> [EXERCISE DETAILS]:
All lines from the entries below that contain the string "input" should be copied out.

> [EXERCISE DATA]:
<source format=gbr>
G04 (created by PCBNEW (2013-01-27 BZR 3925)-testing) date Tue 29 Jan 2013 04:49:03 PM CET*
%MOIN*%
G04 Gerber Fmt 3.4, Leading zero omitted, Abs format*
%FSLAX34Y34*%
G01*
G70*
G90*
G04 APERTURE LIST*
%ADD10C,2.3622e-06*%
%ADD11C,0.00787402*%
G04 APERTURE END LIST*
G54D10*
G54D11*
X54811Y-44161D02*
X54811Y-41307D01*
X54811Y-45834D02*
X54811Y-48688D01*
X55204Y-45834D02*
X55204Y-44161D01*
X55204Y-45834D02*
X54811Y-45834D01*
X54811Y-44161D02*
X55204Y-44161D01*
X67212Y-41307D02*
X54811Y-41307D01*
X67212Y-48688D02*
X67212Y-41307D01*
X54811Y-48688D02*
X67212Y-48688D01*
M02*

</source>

---

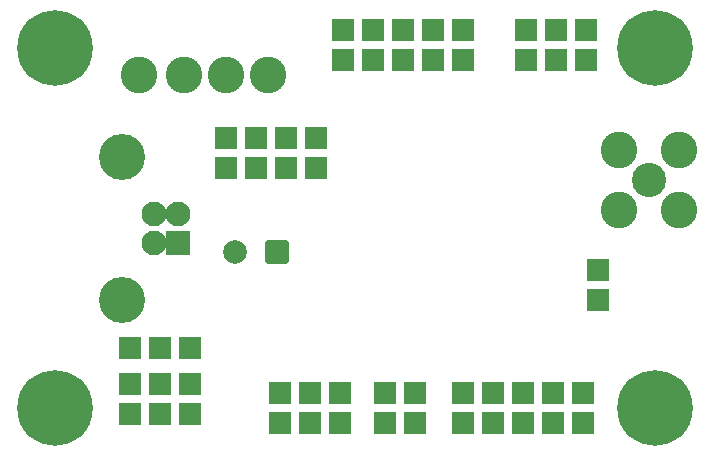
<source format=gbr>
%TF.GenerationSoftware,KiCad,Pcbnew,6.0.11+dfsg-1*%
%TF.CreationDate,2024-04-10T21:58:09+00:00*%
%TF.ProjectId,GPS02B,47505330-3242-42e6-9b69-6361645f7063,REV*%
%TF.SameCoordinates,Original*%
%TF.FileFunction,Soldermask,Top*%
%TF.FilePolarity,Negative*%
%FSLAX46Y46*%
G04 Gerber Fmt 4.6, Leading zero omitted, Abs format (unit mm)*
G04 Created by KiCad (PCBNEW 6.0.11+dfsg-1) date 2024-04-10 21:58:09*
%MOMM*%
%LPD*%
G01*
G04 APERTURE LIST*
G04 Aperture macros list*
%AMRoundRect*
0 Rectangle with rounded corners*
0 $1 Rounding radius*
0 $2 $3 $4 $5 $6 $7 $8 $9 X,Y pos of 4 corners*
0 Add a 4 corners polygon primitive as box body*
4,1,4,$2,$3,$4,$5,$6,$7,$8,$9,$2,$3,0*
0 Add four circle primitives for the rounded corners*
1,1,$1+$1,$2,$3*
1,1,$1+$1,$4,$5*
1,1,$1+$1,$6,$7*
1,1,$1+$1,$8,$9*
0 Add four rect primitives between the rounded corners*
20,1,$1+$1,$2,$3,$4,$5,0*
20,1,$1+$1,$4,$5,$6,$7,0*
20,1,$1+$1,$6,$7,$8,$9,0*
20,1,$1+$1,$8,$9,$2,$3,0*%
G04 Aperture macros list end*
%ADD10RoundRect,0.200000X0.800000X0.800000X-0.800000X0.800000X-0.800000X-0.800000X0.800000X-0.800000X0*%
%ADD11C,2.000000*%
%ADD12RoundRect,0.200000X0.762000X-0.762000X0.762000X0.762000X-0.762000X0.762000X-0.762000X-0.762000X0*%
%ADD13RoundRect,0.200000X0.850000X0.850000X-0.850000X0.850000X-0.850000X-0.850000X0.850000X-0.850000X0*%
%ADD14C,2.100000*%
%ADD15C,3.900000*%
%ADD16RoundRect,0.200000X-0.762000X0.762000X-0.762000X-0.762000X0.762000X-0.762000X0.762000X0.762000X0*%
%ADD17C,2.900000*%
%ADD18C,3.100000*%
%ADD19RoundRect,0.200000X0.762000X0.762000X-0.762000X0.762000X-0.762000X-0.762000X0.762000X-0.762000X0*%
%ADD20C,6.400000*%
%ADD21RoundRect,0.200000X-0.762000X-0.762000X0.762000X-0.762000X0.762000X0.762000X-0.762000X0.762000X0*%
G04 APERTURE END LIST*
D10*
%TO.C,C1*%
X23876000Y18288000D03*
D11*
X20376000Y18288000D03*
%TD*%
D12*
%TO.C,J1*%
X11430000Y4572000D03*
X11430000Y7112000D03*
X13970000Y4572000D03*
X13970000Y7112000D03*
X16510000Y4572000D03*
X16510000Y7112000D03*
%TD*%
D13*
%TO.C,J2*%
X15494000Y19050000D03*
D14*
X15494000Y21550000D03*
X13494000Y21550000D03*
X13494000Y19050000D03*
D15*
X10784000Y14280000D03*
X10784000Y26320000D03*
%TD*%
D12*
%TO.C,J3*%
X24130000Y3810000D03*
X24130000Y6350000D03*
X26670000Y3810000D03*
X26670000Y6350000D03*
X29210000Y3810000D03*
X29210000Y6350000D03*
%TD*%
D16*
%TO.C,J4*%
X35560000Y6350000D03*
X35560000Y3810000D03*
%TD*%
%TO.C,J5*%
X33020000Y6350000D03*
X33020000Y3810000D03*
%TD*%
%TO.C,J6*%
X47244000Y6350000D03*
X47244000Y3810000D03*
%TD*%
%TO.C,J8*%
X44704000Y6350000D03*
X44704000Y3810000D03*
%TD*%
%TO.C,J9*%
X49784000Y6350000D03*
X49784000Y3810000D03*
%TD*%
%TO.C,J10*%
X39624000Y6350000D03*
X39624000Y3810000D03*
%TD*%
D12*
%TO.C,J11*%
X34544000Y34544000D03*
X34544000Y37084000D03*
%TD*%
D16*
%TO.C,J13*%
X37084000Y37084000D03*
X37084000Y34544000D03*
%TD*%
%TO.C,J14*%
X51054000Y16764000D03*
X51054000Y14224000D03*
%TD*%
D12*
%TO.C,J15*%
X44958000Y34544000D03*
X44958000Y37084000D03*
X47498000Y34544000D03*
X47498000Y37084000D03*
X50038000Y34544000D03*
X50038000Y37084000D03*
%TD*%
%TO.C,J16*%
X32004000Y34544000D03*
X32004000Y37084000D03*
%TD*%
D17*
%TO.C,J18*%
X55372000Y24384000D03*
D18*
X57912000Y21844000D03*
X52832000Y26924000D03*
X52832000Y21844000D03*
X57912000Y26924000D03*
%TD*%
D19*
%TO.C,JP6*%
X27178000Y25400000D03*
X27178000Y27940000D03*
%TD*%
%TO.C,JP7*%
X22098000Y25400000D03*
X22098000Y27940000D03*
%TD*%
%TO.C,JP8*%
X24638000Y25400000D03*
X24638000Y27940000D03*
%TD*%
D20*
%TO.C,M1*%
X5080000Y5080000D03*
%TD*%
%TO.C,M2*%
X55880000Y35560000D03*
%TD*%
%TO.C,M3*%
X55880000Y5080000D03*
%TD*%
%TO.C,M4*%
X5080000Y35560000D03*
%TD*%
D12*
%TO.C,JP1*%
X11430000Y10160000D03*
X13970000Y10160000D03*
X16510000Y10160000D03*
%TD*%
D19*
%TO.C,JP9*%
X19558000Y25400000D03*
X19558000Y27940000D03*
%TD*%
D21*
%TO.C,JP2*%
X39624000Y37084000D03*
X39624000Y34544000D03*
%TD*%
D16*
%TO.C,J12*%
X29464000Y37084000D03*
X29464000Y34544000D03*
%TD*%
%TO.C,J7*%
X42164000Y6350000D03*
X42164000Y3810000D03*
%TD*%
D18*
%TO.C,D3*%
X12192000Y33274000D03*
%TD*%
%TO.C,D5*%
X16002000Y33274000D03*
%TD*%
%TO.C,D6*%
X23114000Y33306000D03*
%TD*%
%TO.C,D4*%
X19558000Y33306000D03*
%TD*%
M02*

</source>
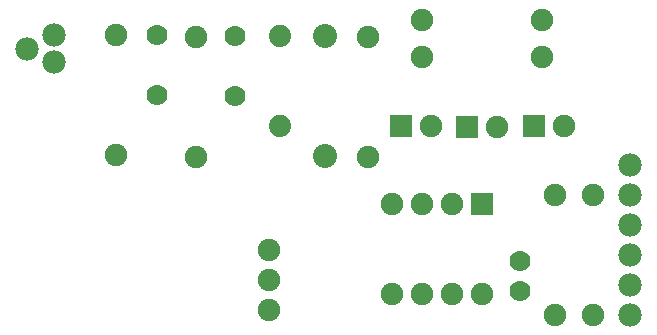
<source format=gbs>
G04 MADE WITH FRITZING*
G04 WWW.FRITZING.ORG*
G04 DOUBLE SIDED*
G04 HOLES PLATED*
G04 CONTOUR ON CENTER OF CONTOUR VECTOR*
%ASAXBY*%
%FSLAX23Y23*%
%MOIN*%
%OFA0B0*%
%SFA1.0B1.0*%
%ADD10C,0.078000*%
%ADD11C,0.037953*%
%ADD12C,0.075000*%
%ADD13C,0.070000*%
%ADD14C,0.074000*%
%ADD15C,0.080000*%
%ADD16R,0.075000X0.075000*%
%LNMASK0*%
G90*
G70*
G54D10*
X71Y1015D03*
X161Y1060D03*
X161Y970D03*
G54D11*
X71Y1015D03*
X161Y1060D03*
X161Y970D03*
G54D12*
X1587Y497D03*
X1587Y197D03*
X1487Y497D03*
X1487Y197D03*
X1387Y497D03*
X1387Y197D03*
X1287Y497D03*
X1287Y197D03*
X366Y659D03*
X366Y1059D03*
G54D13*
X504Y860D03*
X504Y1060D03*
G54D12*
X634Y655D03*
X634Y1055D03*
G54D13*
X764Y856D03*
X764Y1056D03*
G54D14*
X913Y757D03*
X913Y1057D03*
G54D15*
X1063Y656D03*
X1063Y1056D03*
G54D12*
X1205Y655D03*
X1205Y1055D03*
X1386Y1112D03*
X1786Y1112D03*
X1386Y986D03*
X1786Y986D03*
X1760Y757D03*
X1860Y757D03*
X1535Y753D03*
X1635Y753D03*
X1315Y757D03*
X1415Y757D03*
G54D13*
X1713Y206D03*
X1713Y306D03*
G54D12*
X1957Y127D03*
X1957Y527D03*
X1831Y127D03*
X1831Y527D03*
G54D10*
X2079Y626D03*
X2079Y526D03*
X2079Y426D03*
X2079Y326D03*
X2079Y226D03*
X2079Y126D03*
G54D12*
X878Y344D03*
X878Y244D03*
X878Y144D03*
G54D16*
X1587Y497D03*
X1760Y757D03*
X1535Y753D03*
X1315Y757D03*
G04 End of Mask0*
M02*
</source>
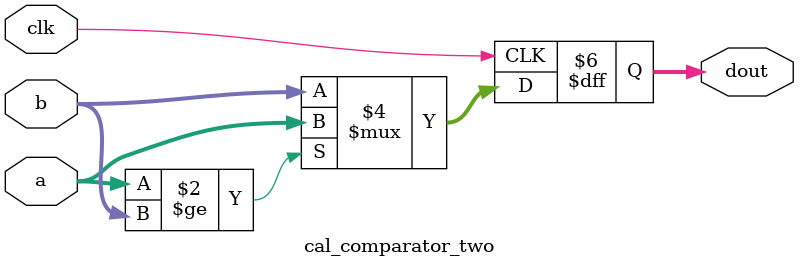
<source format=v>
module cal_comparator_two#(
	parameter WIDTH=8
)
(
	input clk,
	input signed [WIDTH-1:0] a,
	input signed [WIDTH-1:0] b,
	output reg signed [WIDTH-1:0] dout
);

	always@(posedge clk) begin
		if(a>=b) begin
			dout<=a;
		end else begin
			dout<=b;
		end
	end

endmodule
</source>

---

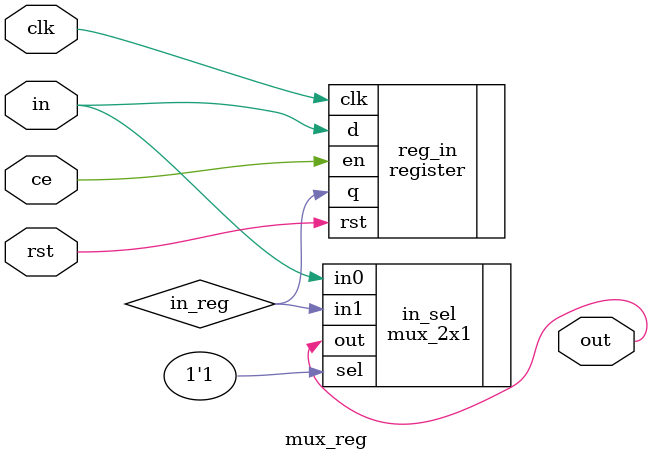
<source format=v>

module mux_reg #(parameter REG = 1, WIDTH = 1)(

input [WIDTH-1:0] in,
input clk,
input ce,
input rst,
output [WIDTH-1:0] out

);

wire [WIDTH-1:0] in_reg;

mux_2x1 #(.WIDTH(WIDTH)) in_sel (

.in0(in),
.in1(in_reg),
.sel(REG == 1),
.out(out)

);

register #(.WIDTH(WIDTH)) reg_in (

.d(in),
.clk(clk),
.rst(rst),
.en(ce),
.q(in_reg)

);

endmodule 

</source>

> [COMPLETED EXERCISE]:
	input clk,
	input signed [WIDTH-1:0] a,
	input signed [WIDTH-1:0] b,
input [WIDTH-1:0] in,
input clk,
input ce,
input rst,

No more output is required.